With the images left out, print all of the records below exactly.

BEGIN RECORDED INFORMATION

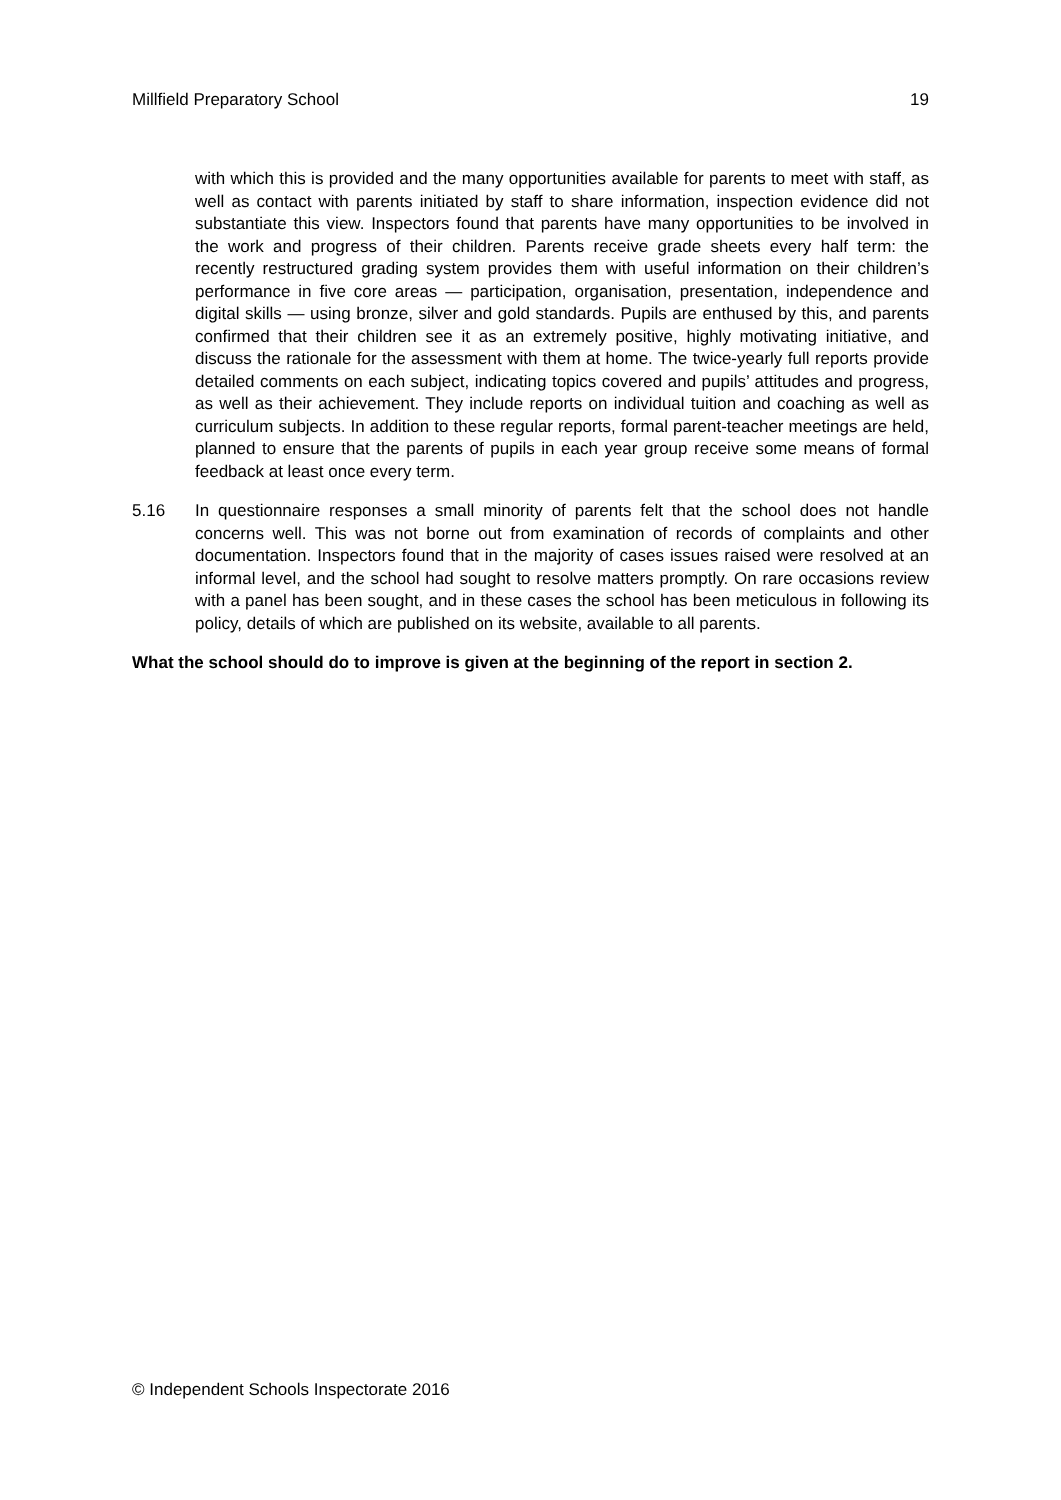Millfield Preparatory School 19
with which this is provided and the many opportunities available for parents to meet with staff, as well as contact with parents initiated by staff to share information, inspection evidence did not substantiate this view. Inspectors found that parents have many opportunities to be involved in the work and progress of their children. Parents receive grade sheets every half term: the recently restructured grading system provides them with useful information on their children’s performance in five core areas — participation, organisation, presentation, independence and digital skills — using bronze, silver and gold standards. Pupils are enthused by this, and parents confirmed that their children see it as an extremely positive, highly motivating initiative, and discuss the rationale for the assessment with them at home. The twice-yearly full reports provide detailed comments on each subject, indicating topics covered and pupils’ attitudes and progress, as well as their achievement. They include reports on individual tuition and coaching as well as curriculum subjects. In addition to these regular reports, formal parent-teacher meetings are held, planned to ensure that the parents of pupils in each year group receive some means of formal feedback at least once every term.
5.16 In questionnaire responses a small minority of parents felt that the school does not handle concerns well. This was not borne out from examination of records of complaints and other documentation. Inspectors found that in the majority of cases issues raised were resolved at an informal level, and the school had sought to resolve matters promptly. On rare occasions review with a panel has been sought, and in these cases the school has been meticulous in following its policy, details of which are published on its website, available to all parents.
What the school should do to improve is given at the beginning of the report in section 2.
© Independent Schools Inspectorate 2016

END RECORDED INFORMATION

(YOUR RESPONSE):
Millfield Preparatory School 19
with which this is provided and the many opportunities available for parents to meet with staff, as well as contact with parents initiated by staff to share information, inspection evidence did not substantiate this view. Inspectors found that parents have many opportunities to be involved in the work and progress of their children. Parents receive grade sheets every half term: the recently restructured grading system provides them with useful information on their children’s performance in five core areas — participation, organisation, presentation, independence and digital skills — using bronze, silver and gold standards. Pupils are enthused by this, and parents confirmed that their children see it as an extremely positive, highly motivating initiative, and discuss the rationale for the assessment with them at home. The twice-yearly full reports provide detailed comments on each subject, indicating topics covered and pupils’ attitudes and progress, as well as their achievement. They include reports on individual tuition and coaching as well as curriculum subjects. In addition to these regular reports, formal parent-teacher meetings are held, planned to ensure that the parents of pupils in each year group receive some means of formal feedback at least once every term.
5.16 In questionnaire responses a small minority of parents felt that the school does not handle concerns well. This was not borne out from examination of records of complaints and other documentation. Inspectors found that in the majority of cases issues raised were resolved at an informal level, and the school had sought to resolve matters promptly. On rare occasions review with a panel has been sought, and in these cases the school has been meticulous in following its policy, details of which are published on its website, available to all parents.
What the school should do to improve is given at the beginning of the report in section 2.
© Independent Schools Inspectorate 2016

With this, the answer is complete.